When a SerializableXact object is released, it will release all its RWConflict 
objects, the hash tables are empty again.
Thus They can be reused directly after releasing.

NOTE: I stored RWConflictData in hash tables, instead of RWConflict object 
allocated by RWConflictPool.
 After I remove other linked lists, the RWConflictPool can be omitted.


Sounds good!


My code is on the :
https://github.com/liumx10/postgresql/commit/3fd9a7488de5ae19ce2ce19eae5f303153a079ff


Once you've ironed out the obvious bugs, make sure to also post it as a 
patch to this mailing list. For the sake of the archives, and to make it 
clear that you're submitting this for inclusion in PostgreSQL, under the 
PostgreSQL license.


Couple of little things caught my eye at a quick glance:


 * Test whether a hash table is empty.
+ * I didn't find any function in dynamic hash supports the requirement.

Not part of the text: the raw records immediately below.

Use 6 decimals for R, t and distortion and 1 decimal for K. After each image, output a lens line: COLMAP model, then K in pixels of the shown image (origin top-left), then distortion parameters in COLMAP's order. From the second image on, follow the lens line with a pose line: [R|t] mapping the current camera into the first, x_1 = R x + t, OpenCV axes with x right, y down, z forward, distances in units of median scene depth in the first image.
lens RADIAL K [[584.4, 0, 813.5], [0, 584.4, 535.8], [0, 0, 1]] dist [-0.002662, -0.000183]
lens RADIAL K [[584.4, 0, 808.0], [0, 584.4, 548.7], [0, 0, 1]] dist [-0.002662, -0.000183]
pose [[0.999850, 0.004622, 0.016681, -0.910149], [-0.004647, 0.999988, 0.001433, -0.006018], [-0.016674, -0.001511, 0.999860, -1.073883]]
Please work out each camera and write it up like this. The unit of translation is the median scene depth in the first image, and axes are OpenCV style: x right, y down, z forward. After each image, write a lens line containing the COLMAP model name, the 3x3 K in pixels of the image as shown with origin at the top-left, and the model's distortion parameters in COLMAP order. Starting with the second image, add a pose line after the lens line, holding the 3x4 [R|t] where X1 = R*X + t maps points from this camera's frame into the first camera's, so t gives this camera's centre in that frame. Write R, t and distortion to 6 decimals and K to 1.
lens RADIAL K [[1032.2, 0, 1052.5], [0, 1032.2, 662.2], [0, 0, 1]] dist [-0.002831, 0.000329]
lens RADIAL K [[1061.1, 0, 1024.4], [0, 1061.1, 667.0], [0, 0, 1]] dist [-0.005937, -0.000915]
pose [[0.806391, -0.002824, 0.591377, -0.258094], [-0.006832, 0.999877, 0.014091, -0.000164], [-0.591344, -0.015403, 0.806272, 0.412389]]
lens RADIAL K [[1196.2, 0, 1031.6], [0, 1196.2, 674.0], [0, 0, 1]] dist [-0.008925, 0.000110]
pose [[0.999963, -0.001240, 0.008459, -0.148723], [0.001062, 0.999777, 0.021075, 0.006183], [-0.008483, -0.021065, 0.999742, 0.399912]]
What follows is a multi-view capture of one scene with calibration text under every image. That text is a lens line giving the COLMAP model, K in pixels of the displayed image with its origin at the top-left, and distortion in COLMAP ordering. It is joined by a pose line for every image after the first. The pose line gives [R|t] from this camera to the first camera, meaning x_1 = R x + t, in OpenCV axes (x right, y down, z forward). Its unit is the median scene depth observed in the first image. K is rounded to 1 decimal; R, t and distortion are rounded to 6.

You can do: hash_get_num_entries(hashp) == 0


sprintf(name, "PredXact inConflictsTab %d", i);


Better to use snprintf() instead. sprintf() is safe here, but many 
static analysis tools will complain on any sight of plain sprintf(), so 
better to just never use it.


- Heikki



--
Sent via pgsql-hackers mailing list (pgsql-hackers@postgresql.org)
To make changes to your subscription:
http://www.postgresql.org/mailpref/pgsql-hackers


[HACKERS] [GSOC] [Weekly report 2] Eliminate O(N^2) scaling from rw-conflict tracking in serializable transactions

2017-06-14 Thread Mengxing Liu
 Hi, all. In the last week, I replaced linked list with hash table in 
SerializableXact. 
 I only replace inConflicts and outConflicts. The other linked lists, such as 
possibleUnsafeConflicts, I will modify them after other things work well.

There are still some bugs: the abort rate is much higher than before (from 
11.3% to 72%). I'll figure out what's wrong in the next few days.

My design is as follow:

For hash table, key is the pointer of SerializableXact; Value is the 
RWConflictData object. 
Hashcode is generated based on the SerializableXact pointer. 
So, given a SerializableXact, we can quickly find if it is conflict with 
another SerializableXact.

Every SerializableXact has two tables: inConflictsTab and outConflictsTab. 
They are allocated and initialized when creating PredXactList (in the function 
InitPredicateLocks). 
When a SerializableXact object is released, it will release all its RWConflict 
objects, the hash tables are empty again. 
Thus They can be reused directly after releasing. 

NOTE: I stored RWConflictData in hash tables, instead of RWConflict object 
allocated by RWConflictPool. 
 After I remove other linked lists, the RWConflictPool can be omitted.

My code is on the :
https://github.com/liumx10/postgresql/commit/3fd9a7488de5ae19ce2ce19eae5f303153a079ff

There are 3 main modifications in summary:
1) Initializing hash table. Related functions: InitPredicateLocks

2) Setting, releasing and checking RWConflicts. Related functions: 
RWConflictExists, SetRWConflict, ReleaseRWConflict

3) There are some functions scanning all RWConflict in a SerializableXact.
Related functions: ReleasePredicateLocks, ReleaseOneSerializableXact, 
CheckForSerializableConflictOut, 
 CheckForSerializableConflictIn, OnConflict_CheckForSerializationFailure, 
PreCommit_CheckForSerializationFailure




Sincerely
--
Mengxing Liu